_What the task requires_
Rewrite the lines below as a Markdown table with columns Row and Line text, covering everything from the line containing "What volume does" down through the line containing "A: **5424.17** ft³", both included, and leaving out blank lines.
--- Records for this task ---
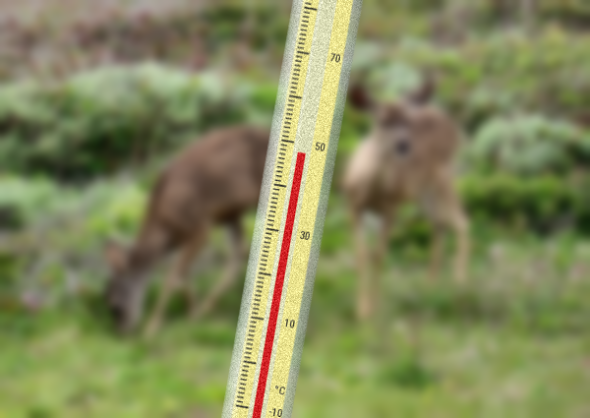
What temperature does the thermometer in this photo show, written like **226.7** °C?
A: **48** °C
---
--- Records for this task ---
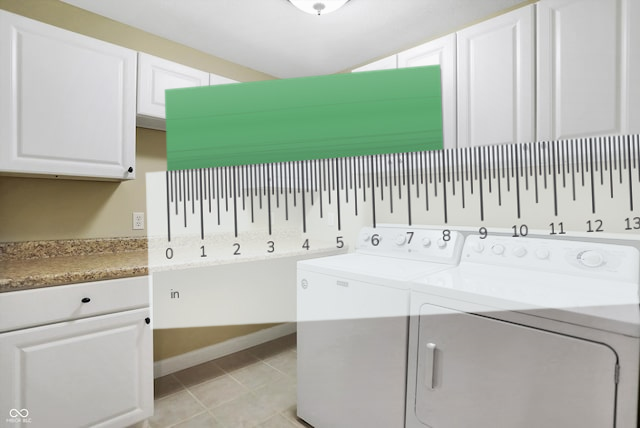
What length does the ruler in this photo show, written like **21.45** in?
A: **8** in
---
--- Records for this task ---
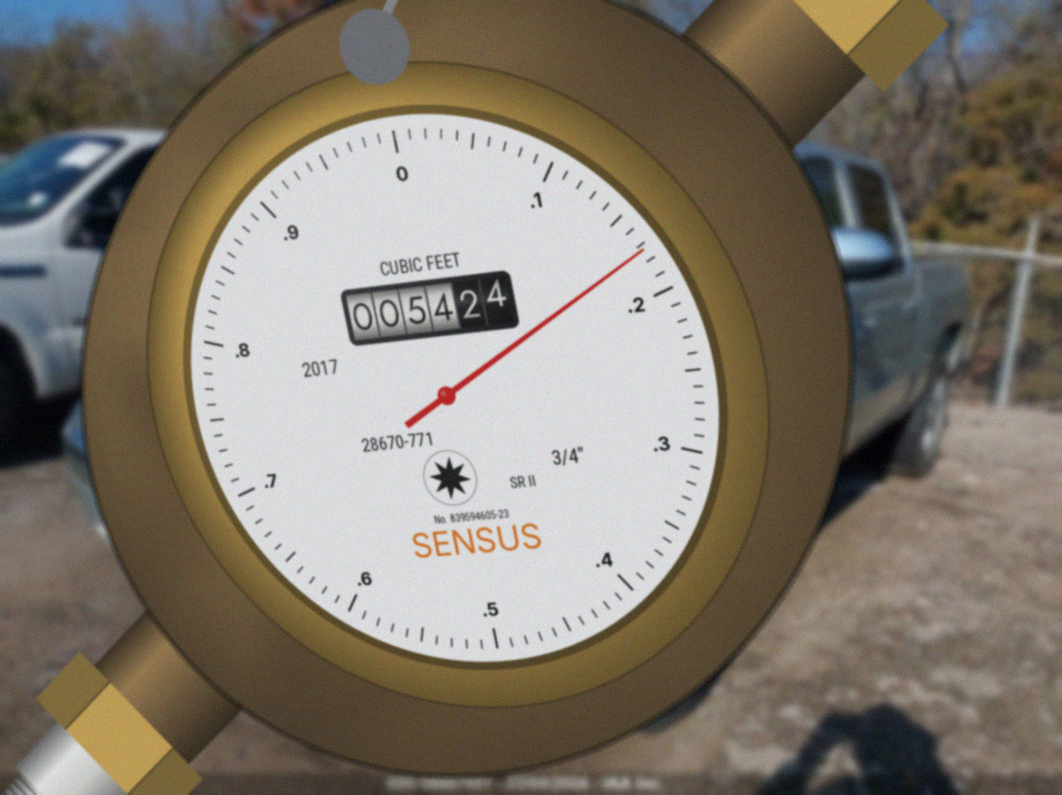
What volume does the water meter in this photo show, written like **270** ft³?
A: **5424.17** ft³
---
_Task solution_
| Row | Line text |
|---|---|
| 1 | What volume does the water meter in this photo show, written like **270** ft³? |
| 2 | A: **5424.17** ft³ |